NICE have stated that:

  • cinacalcet is not recommended for the routine treatment of secondary hyperparathyroidism in patients with end-stage renal disease on maintenance dialysis therapy
  • cinacalcet is recommended for the treatment of refractory secondary hyperparathyroidism in patients with end-stage renal disease (including those with calciphylaxis) only in those:
    • who have 'very uncontrolled' plasma levels of intact parathyroid hormone (defined as greater than 85 pmol/litre (800 pg/ml)) that are refractory to standard therapy, and
    • a normal or high adjusted serum calcium level, and
    • in whom surgical parathyroidectomy is contraindicated, in that the risks of surgery are considered to outweigh the benefits
  • response to treatment should be monitored regularly and treatment should be continued only if a reduction in the plasma levels of intact parathyroid hormone of 30% or more is seen within 4 months of treatment, including dose escalation as appropriate.


  • development of secondary hyperparathyroidism in people with impaired renal function is complex
    • occurs as a result of failure of the excretory function of the kidney (impaired excretion of phosphate and impaired reabsorption of calcium) and of the endocrine function of the kidney (reduced hydroxylation of inactive forms of vitamin D to the active form, calcitriol [1,25-dihydroxyvitamin D])
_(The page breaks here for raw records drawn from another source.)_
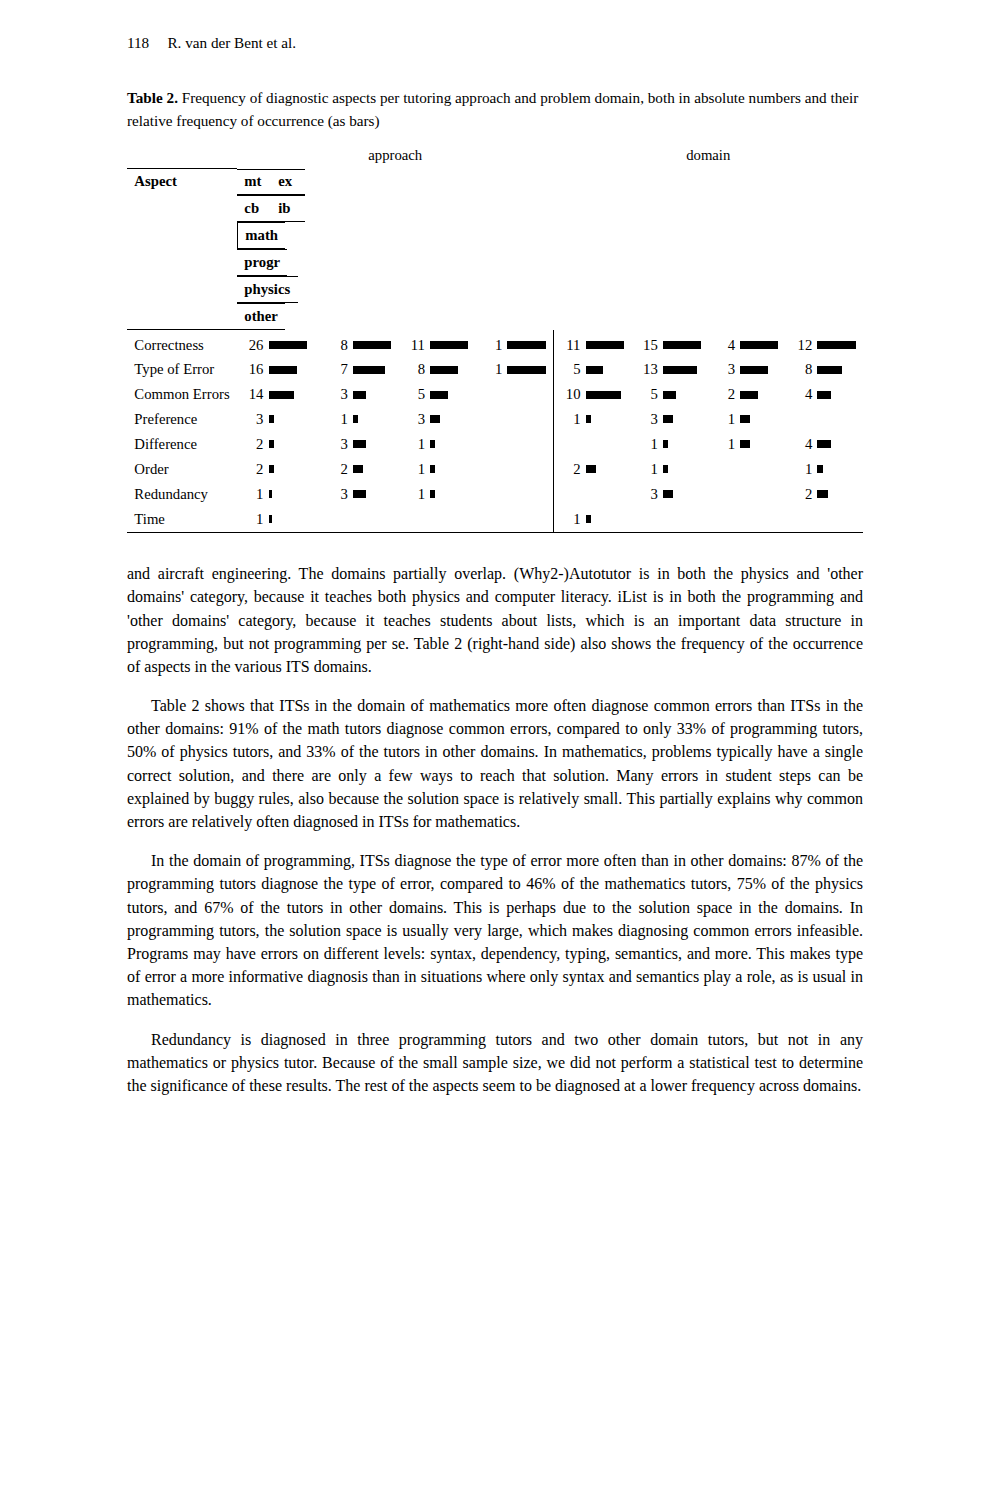118 R. van der Bent et al.
Table 2. Frequency of diagnostic aspects per tutoring approach and problem domain, both in absolute numbers and their relative frequency of occurrence (as bars)
| | approach | domain |
| --- | --- | --- |
| Aspect | mt | ex | cb | ib | math | progr | physics | other |
| Correctness | 26 | 8 | 11 | 1 | 11 | 15 | 4 | 12 |
| Type of Error | 16 | 7 | 8 | 1 | 5 | 13 | 3 | 8 |
| Common Errors | 14 | 3 | 5 | | 10 | 5 | 2 | 4 |
| Preference | 3 | 1 | 3 | | 1 | 3 | 1 | |
| Difference | 2 | 3 | 1 | | | 1 | 1 | 4 |
| Order | 2 | 2 | 1 | | 2 | 1 | | 1 |
| Redundancy | 1 | 3 | 1 | | | 3 | | 2 |
| Time | 1 | | | | 1 | | | |
and aircraft engineering. The domains partially overlap. (Why2-)Autotutor is in both the physics and 'other domains' category, because it teaches both physics and computer literacy. iList is in both the programming and 'other domains' category, because it teaches students about lists, which is an important data structure in programming, but not programming per se. Table 2 (right-hand side) also shows the frequency of the occurrence of aspects in the various ITS domains.
Table 2 shows that ITSs in the domain of mathematics more often diagnose common errors than ITSs in the other domains: 91% of the math tutors diagnose common errors, compared to only 33% of programming tutors, 50% of physics tutors, and 33% of the tutors in other domains. In mathematics, problems typically have a single correct solution, and there are only a few ways to reach that solution. Many errors in student steps can be explained by buggy rules, also because the solution space is relatively small. This partially explains why common errors are relatively often diagnosed in ITSs for mathematics.
In the domain of programming, ITSs diagnose the type of error more often than in other domains: 87% of the programming tutors diagnose the type of error, compared to 46% of the mathematics tutors, 75% of the physics tutors, and 67% of the tutors in other domains. This is perhaps due to the solution space in the domains. In programming tutors, the solution space is usually very large, which makes diagnosing common errors infeasible. Programs may have errors on different levels: syntax, dependency, typing, semantics, and more. This makes type of error a more informative diagnosis than in situations where only syntax and semantics play a role, as is usual in mathematics.
Redundancy is diagnosed in three programming tutors and two other domain tutors, but not in any mathematics or physics tutor. Because of the small sample size, we did not perform a statistical test to determine the significance of these results. The rest of the aspects seem to be diagnosed at a lower frequency across domains.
      • in the early stages of renal impairment, phosphate excretion is reduced. Initially, this does not lead to high levels of phosphate in the blood (hyperphosphataemia) because increased secretion of PTH stimulates the kidneys to excrete more phosphate
      • when renal impairment progresses to the moderate stage, the kidneys can no longer eliminate more phosphate in response to increased PTH secretion, and phosphate levels begin to rise
        • hyperphosphataemia suppresses the renal hydroxylation of inactive calcidiol (25hydroxyvitamin D) to calcitriol
        • low levels of calcitriol lead to reduced intestinal absorption of calcium, leading in turn to hypocalcaemia
        • hypocalcaemia, low calcitriol levels and hyperphosphataemia all independently stimulate PTH synthesis and secretion
        • as these chronic stimuli persist, the parathyroid glands become enlarged and begin to function autonomously, continuing to secrete PTH even if hypocalcaemia is corrected. This condition is referred to as 'refractory' hyperparathyroidism and is also sometimes called 'tertiary' hyperparathyroidism
          • PTH levels become extremely elevated and this causes calcium and phosphate to be released from bone. Hyperphosphataemia is exacerbated and hypercalcaemia may occur.